Ich habe so ein CPU Temp Tool benutzt um sicher zu gehen dass die Temp. unter 60 Grad bleibt. Dann bin ich einfach mit dem Multi immer weiter nach oben (in Schritten) bis es nicht mehr lief bzw. abstürzte bzw. instabil wurde. Dann hab ich die CPU Voltage um einen Schritt erhöht und habs mit dem Multi wo es davor abstürzte nochmal probiert. Wenn es immer noch nicht geht die Voltage noch nen Tick erhöhen und nochmal probieren.
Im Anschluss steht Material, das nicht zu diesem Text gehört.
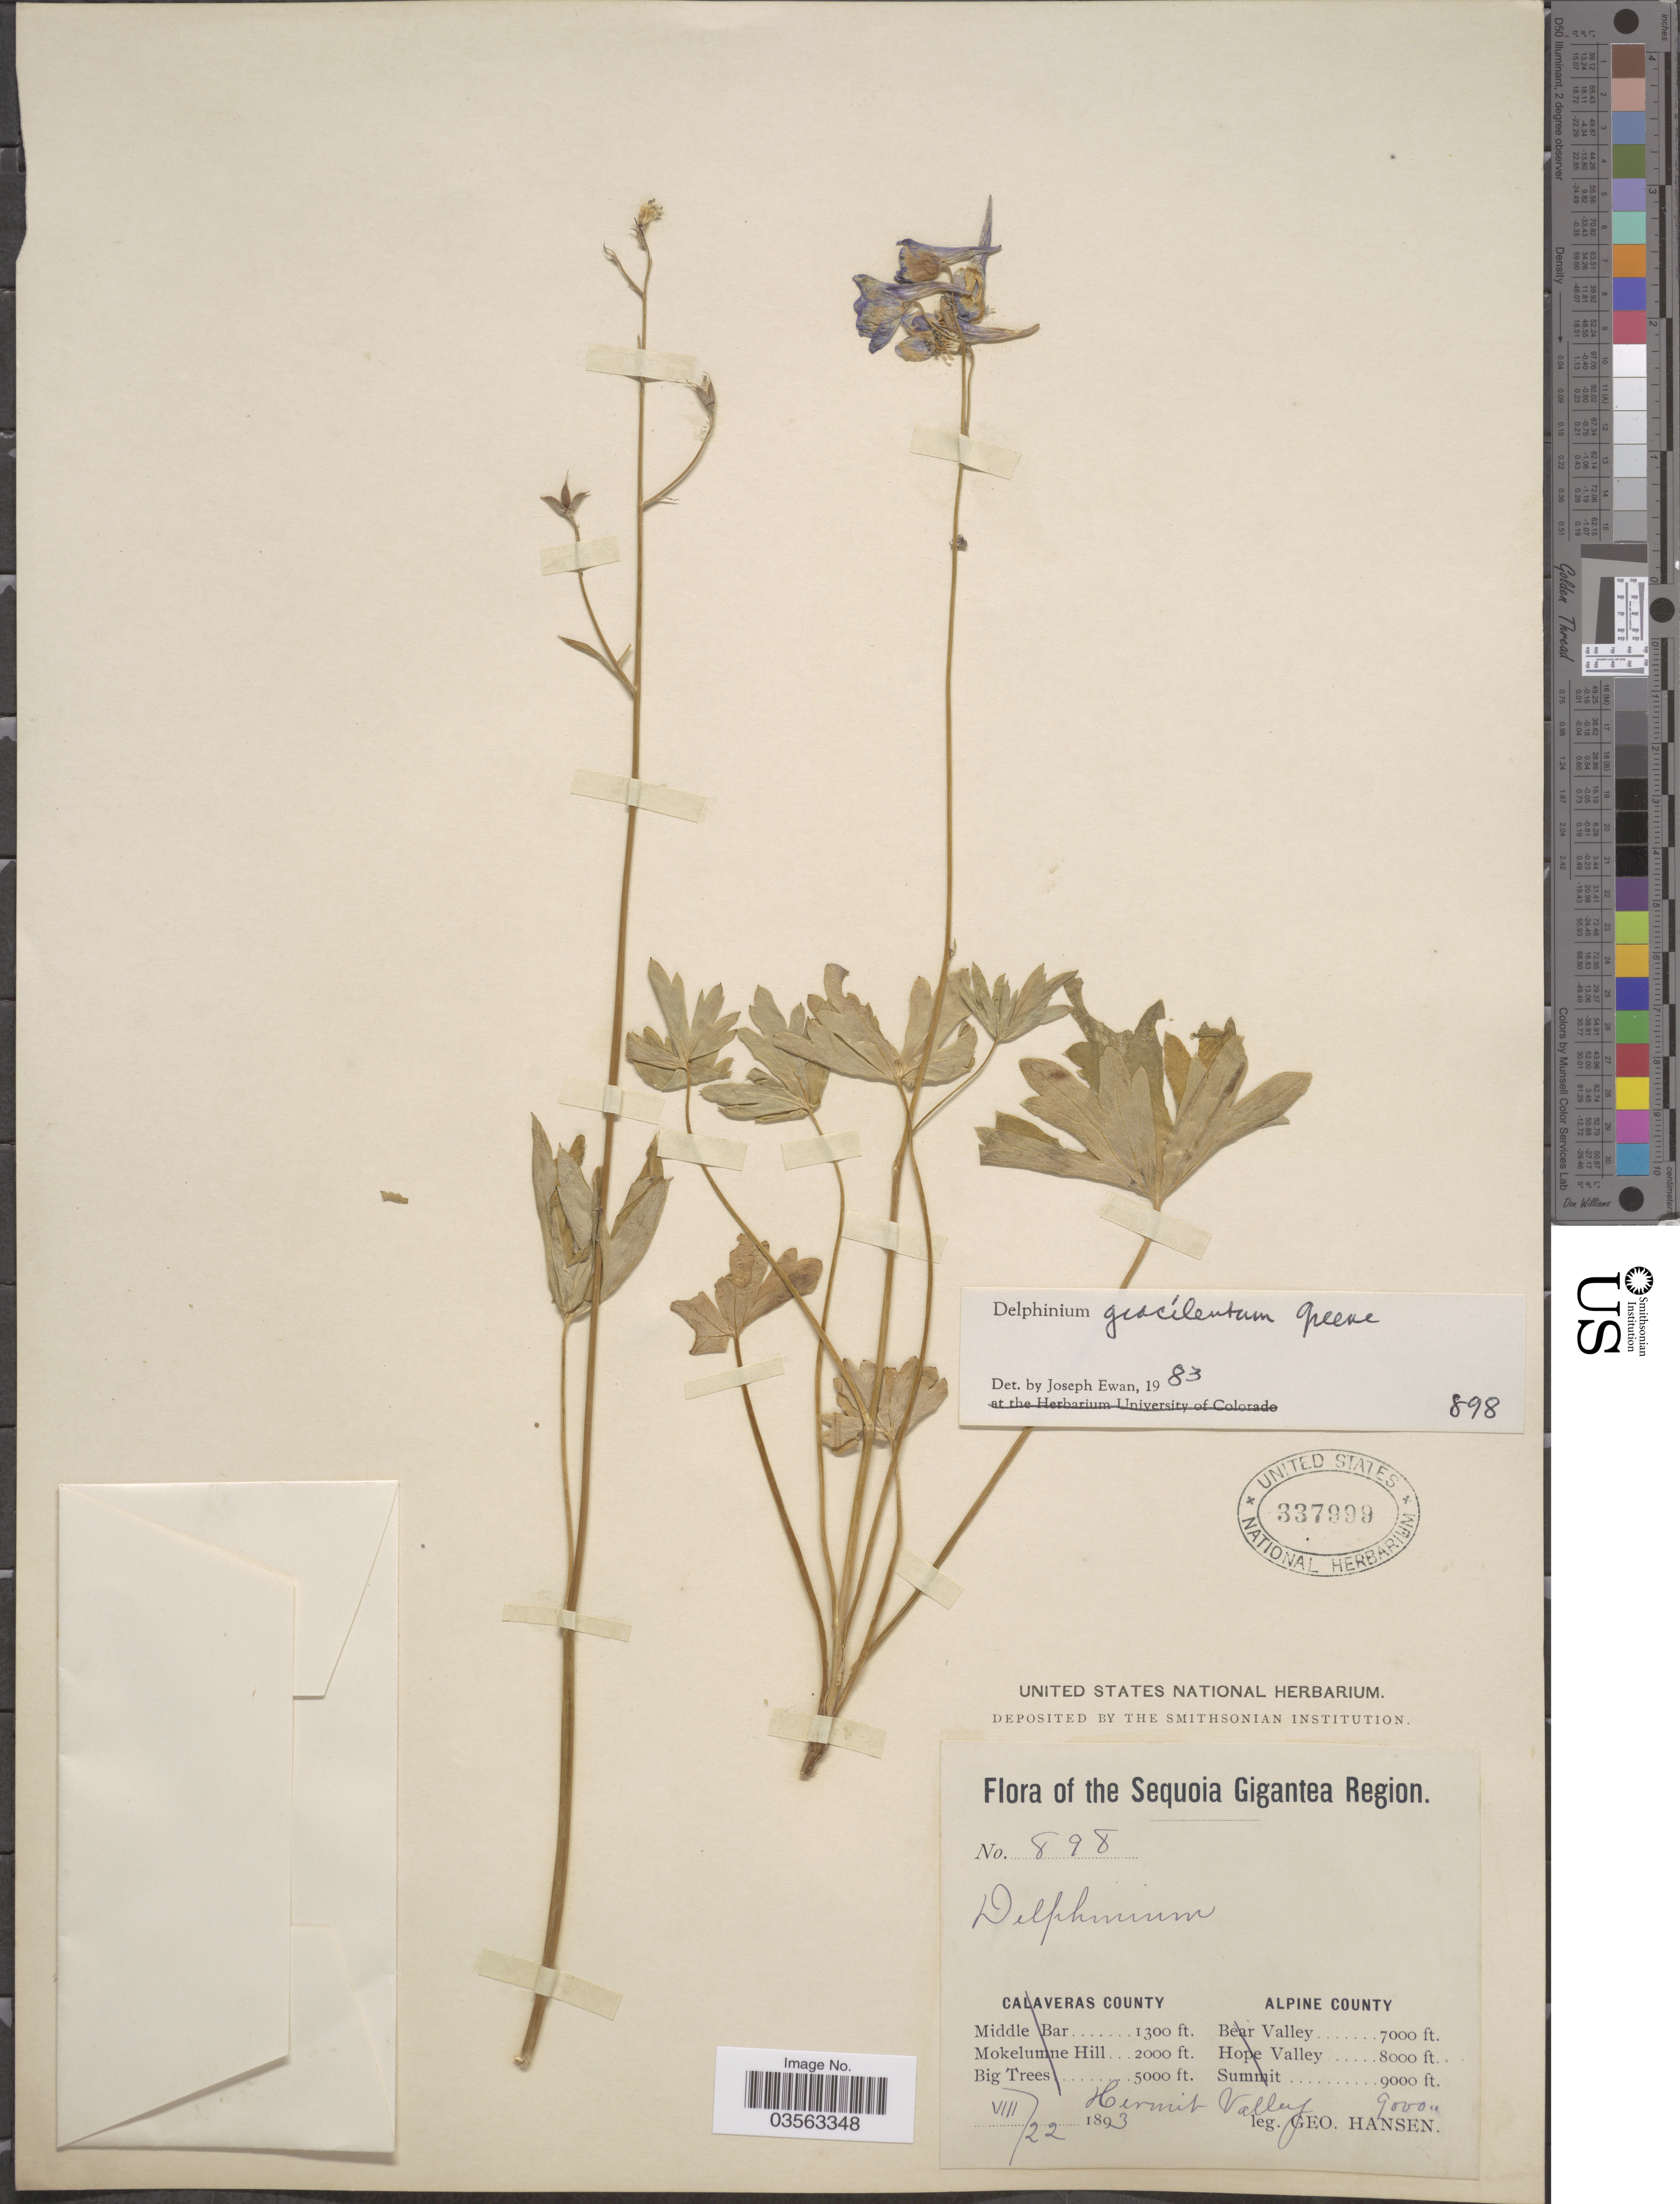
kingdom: Plantae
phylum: Tracheophyta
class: Magnoliopsida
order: Ranunculales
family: Ranunculaceae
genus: Delphinium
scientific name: Delphinium gracilentum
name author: Greene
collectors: G. Hansen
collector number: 898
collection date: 1893-08-22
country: United States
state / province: California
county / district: Alpine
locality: The Sequoia Gigantea Region. Alpine County. Hermit Valley.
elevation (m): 2743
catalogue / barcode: US 337999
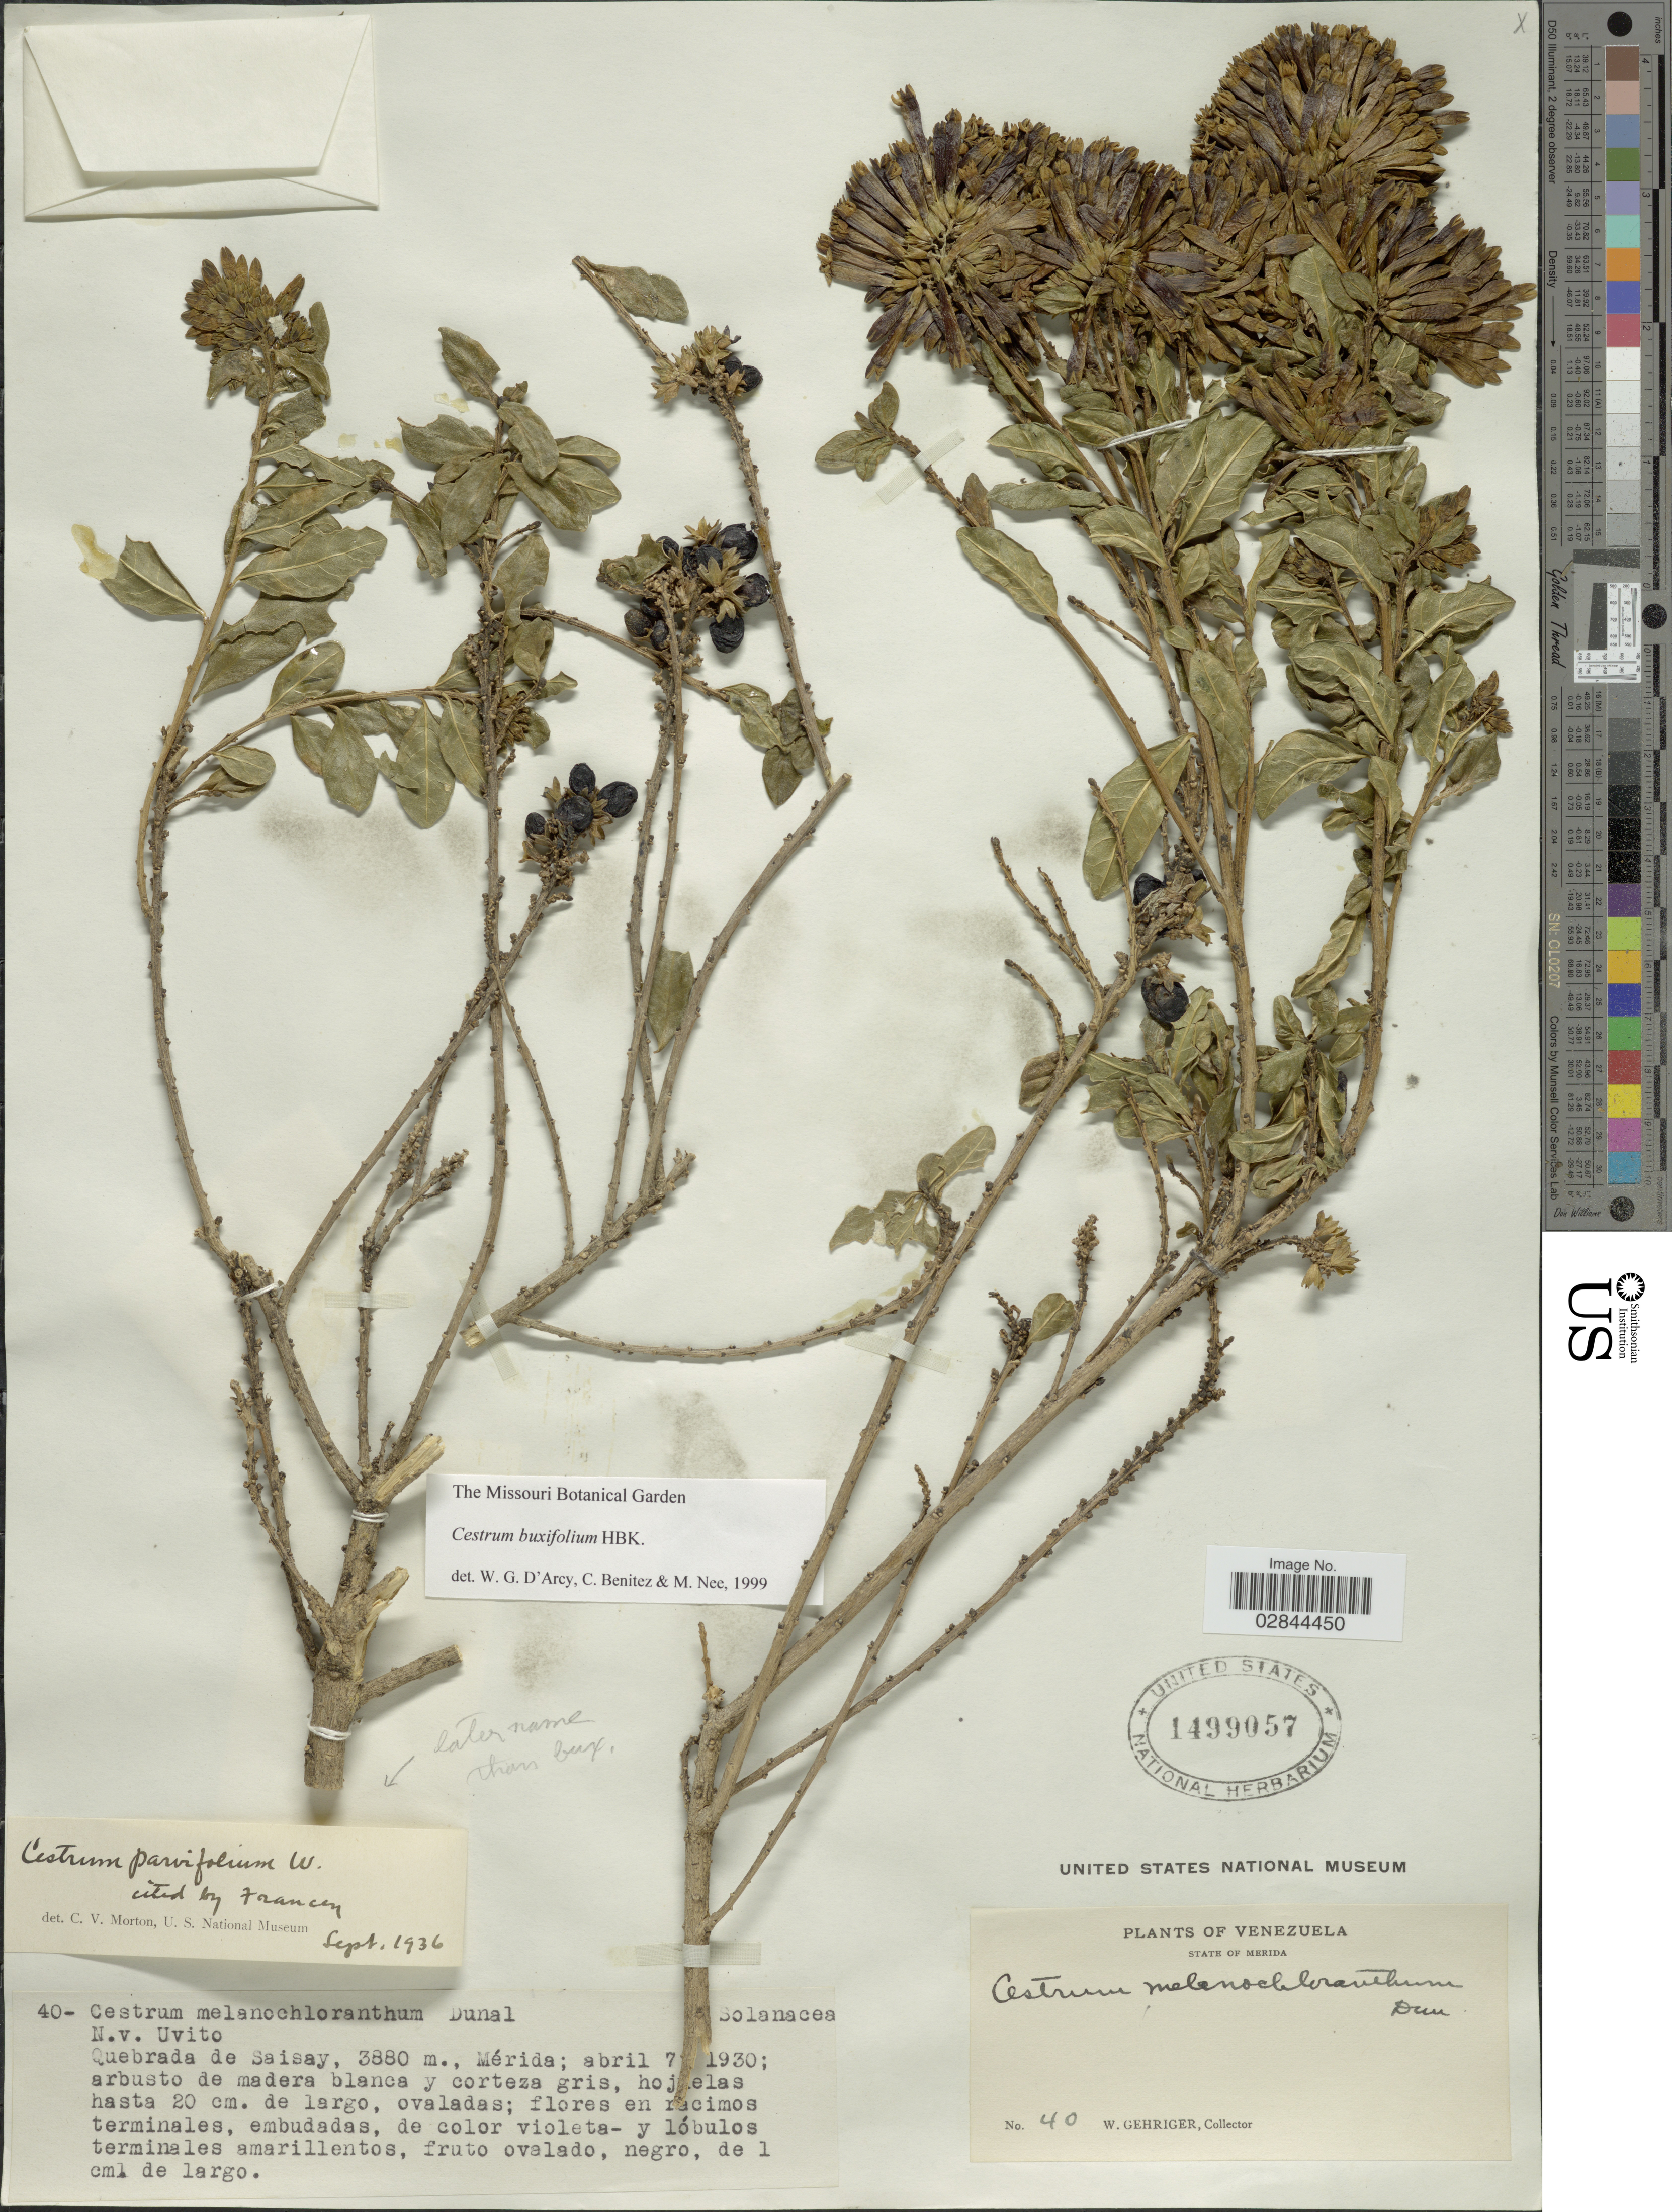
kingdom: Plantae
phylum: Tracheophyta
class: Magnoliopsida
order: Solanales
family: Solanaceae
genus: Cestrum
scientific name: Cestrum buxifolium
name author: Kunth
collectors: W. Gehriger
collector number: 40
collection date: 1930-04-07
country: Venezuela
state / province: Mérida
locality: Quebrada de Saisay.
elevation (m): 3880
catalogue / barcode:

Die Endvoltage die ich bei 4000 MHZ nutze ich 5,575 Volt. Ob Du höher gehen willst... ich würde es wohl eher nicht^^


----------



## dellenknecht (24. April 2011)

*AW: amd phenom II x4 955 übertakten auf 3,6-3,7 ghz*

was hat das mitdem voltage denn so aufsich.?

die kühlung muß die 4 ghz ja auch mit machen ner...


----------



## Vordack (24. April 2011)

*AW: amd phenom II x4 955 übertakten auf 3,6-3,7 ghz*

Grundsätzlich braucht ein schnellerer CPU mehr Strom.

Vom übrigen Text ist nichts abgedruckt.